The authors do an extensive review of the kinds of noise that they found in across the research into this arena. They also highlight that while bias (consistent error in one direction) is also costly, it is not the focus of the book. Something they highlighted very early: reducing error due to noise and reducing error due to bias have the same statistical effect on the overall errors in a system. And just as important - noise is expensive and unfair, just like bias. So what kinds of noise did they see? And can we do anything about it?
The authors identified three types of noise in our judgments. 1) level noise: We have different “severity” measures so that in a given situation different assessors are more or less "strict” in their readings. Anyone who deals with the courts are familiar with “lenient” judges or “harsh” judges. There is little agreement on what 7 out of 10 actually means. 2) pattern noise: Across a set of cases, individuals will differ in their pattern of judgment meaning that they might be more or less forgiving in some scenarios compared to other judges. There is disagreement on the relative ranking of cases, based on the particular judge’s worldview or other factors. This pattern noise is seen as stable over time. 3) occasion noise: One of the strangest types of noise is the variation in judgments of the same cases from time to time. This isn’t because there is additional information, it is entirely based on the occasion, and the examples are both sad and funny. Maybe your favorite team won (lost), so you are more (less) forgiving. Assessments might be different if people are hungry or just starting their day.
Throughout the conversations about the types of noise, the authors brought up a number of internal mental models that reinforce the noise in our judgments. For example, we look for patterns in data and “the story,” and when we find a pattern that satisfies our brains, we stick with that pattern, seeing only elements that confirm our first impression. Even more critical to this is that different people will pick up different elements of the story and see different patterns. Or you have the example of experts in their field. They have developed a skill and reputation for making their assessments. They’ve been rewarded for “being right” and see little reason to assume their assessments are off, so they must be right.
“is it really that bad?” - This question that arises in reading the book. Sure, we all make little mistakes or changes to our assessments. But surely, as experts, surely we are pretty good at what we do! The authors make it pretty clear from all of the research they site and summarize that this is not the case. In some instances, the levels of noise are barely above random chance. And even when there is agreement, the level of correlation is quite low from a statistical perspective. In many cases, the extent of the noise isn’t obvious until something tragic causes it to become a topic. Or if an organization is concerned and does some form of a noise audit - a controlled test of experts across cases in their arena. (more detail in the book)
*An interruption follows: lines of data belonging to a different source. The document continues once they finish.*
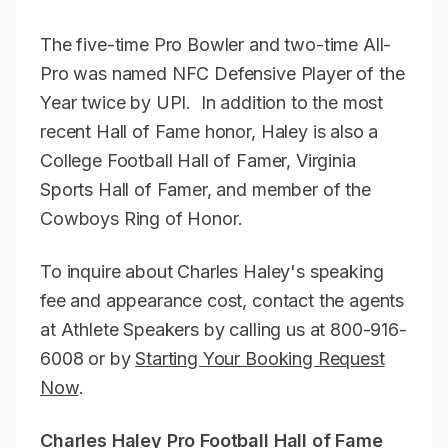
The five-time Pro Bowler and two-time All-
Pro was named NFC Defensive Player of the
Year twice by UPI. In addition to the most
recent Hall of Fame honor, Haley is also a
College Football Hall of Famer, Virginia
Sports Hall of Famer, and member of the
Cowboys Ring of Honor.
To inquire about Charles Haley's speaking
fee and appearance cost, contact the agents
at Athlete Speakers by calling us at 800-916-
6008 or by
Starting Your Booking Request
Now
.
Charles Haley Pro Football Hall of Fame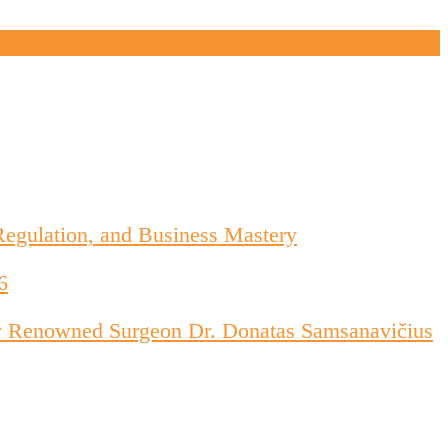
Regulation, and Business Mastery
6
d by Renowned Surgeon Dr. Donatas Samsanavičius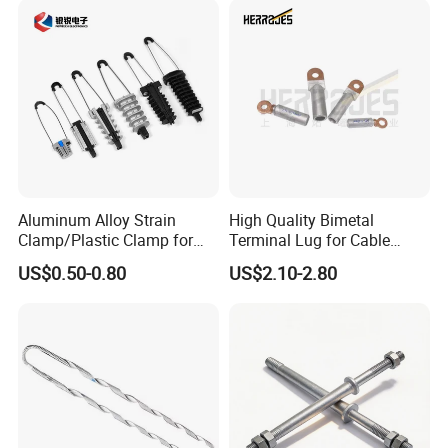
new and old friends around the globe to consult,
negotiate, cooperate, and make greater
contributions to the development of the power
industry.
After Sales Service
Aluminum Alloy Strain
High Quality Bimetal
Clamp/Plastic Clamp for
Terminal Lug for Cable
ABC Cable as Tension
Connections
US$0.50-0.80
US$2.10-2.80
Anchor Clamp
FAQ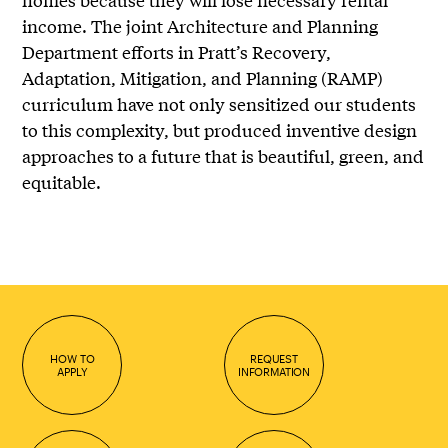
income. The joint Architecture and Planning
Department efforts in Pratt’s Recovery,
Adaptation, Mitigation, and Planning (RAMP)
curriculum have not only sensitized our students
to this complexity, but produced inventive design
approaches to a future that is beautiful, green, and
equitable.
HOW TO
REQUEST
APPLY
INFORMATION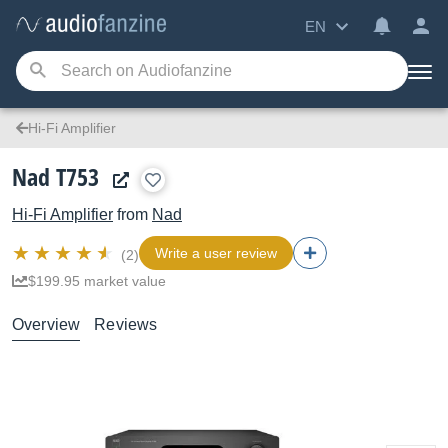
EN
Hi-Fi Amplifier
Nad T753
Hi-Fi Amplifier
from
Nad
Write a user review
(2)
$199.95 market value
Overview
Reviews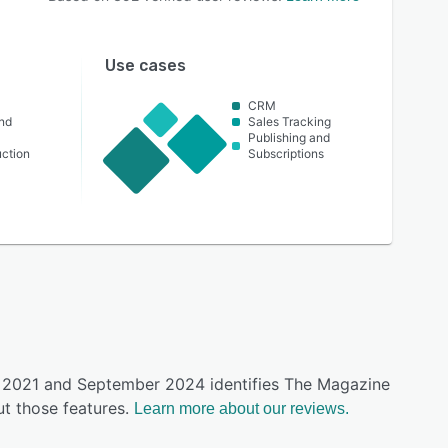
Use cases
CRM
nd
Sales Tracking
Publishing and
ction
Subscriptions
ly 2021 and September 2024 identifies The Magazine
t those features.
Learn more about our reviews.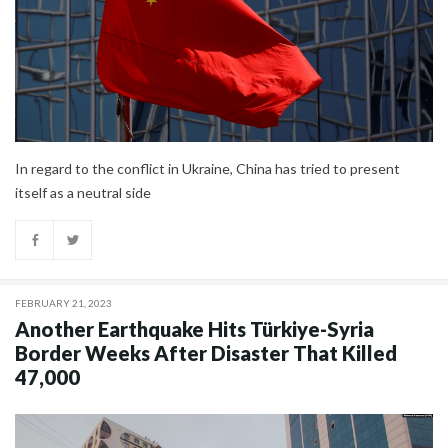
In regard to the conflict in Ukraine, China has tried to present
itself as a neutral side
FEBRUARY 21, 2023
Another Earthquake Hits Türkiye-Syria
Border Weeks After Disaster That Killed
47,000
But even without the audit, why don’t we do anything about it? Isn’t it obvious that there is a problem? It isn’t, and this seems to be a primary reason the authors put this book out into the world. They do provide some suggestions and guidance on how to reduce this kind of error. They even talk about some of the blowback in situations where error reduction has been potentially taken too far. The range of noise mitigate ideas include: Judicious use of algorithms that do a “mechanical” calculation and assessment, based on the data will have no noise - there may be bias based on how the algorithms are designed (or trained in the case of machine learning. Educating people on what the various levels of intensity mean and how these should be used to gain consistency. Understand what the “outside view” or nominal case would be and then use judgment to adjust from there. Raising awareness of the likelihood of occasion noise. Break more complex assessments into independent tasks, in an attempt to limit confirmation bias from coloring ones assessment. Aggregate judgments from multiple, independent experts. The authors talk about this collection of techniques as decision hygiene, reflecting similarly on physical hygiene. These are good practices which help to reduce the likelihood of noise creeping into our judgments.
I even saw some examples in action where well-intentioned interventions might end up causing more noise when they don’t consider the impacts they might have on the people that have to work with them every day. One suggestion for reducing noise is to establish more rules to remove the need for human judgment. These work great until the context for the rule gets lost and either the rule is applied blindly OR people find workarounds because it doesn’t make sense. The other direction here is to set standards - but standards by default encourage human judgment, and the book makes it clear that this will generate more noise. The authors suggest that these issues can be mitigated on both sides by adding clarity and context around rules - maybe even where they stop applying. And for standards, adding examples and clarity there can help make them generate less noise.
This example about rules and standards reflects back across the whole book. While there is noise everywhere in our judgments, it is not a simple snap of the fingers to fix. I really liked that the book brings this into stark relief. And I suspect I am going to start wondering about this more and more in the coming days.